• TASK TO COMPLETE: If a line in the records below contains the word "thakur", copy it out.

(Dataset entries)
┄┄┄┄┄┄┄┄┄┄┄┄┄┄┄┄┄┄┄┄
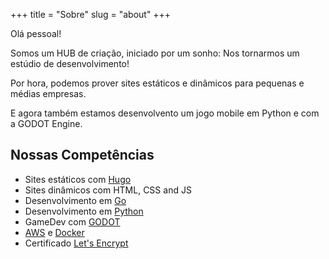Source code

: +++
title = "Sobre"
slug = "about"
+++

Olá pessoal!

Somos um HUB de criação, iniciado por um sonho: Nos tornarmos um estúdio de desenvolvimento!

Por hora, podemos prover sites estáticos e dinâmicos para pequenas e médias empresas.

E agora também estamos desenvolvento um jogo mobile em Python e com a GODOT Engine.

## Nossas Competências

* Sites estáticos com [Hugo](http://gohugo.io/) 
* Sites dinâmicos com HTML, CSS and JS
* Desenvolvimento em [Go](http://golang.org/)
* Desenvolvimento em [Python](https://www.python.org/)
* GameDev com [GODOT](https://godotengine.org/)
* [AWS](https://aws.amazon.com) e [Docker](https://www.docker.com)
* Certificado [Let's Encrypt](https://letsencrypt.org)

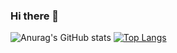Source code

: ### Hi there 👋

![Anurag's GitHub stats](https://github-readme-stats.vercel.app/api?username=thakur-meg&count_private=true&theme=dracula)
[![Top Langs](https://github-readme-stats.vercel.app/api/top-langs/?username=thakur-meg&layout=compact)](https://github.com/anuraghazra/github-readme-stats)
┄┄┄┄┄┄┄┄┄┄┄┄┄┄┄┄┄┄┄┄
• RESULT OF THIS TASK:
![Anurag's GitHub stats](https://github-readme-stats.vercel.app/api?username=thakur-meg&count_private=true&theme=dracula)
[![Top Langs](https://github-readme-stats.vercel.app/api/top-langs/?username=thakur-meg&layout=compact)](https://github.com/anuraghazra/github-readme-stats)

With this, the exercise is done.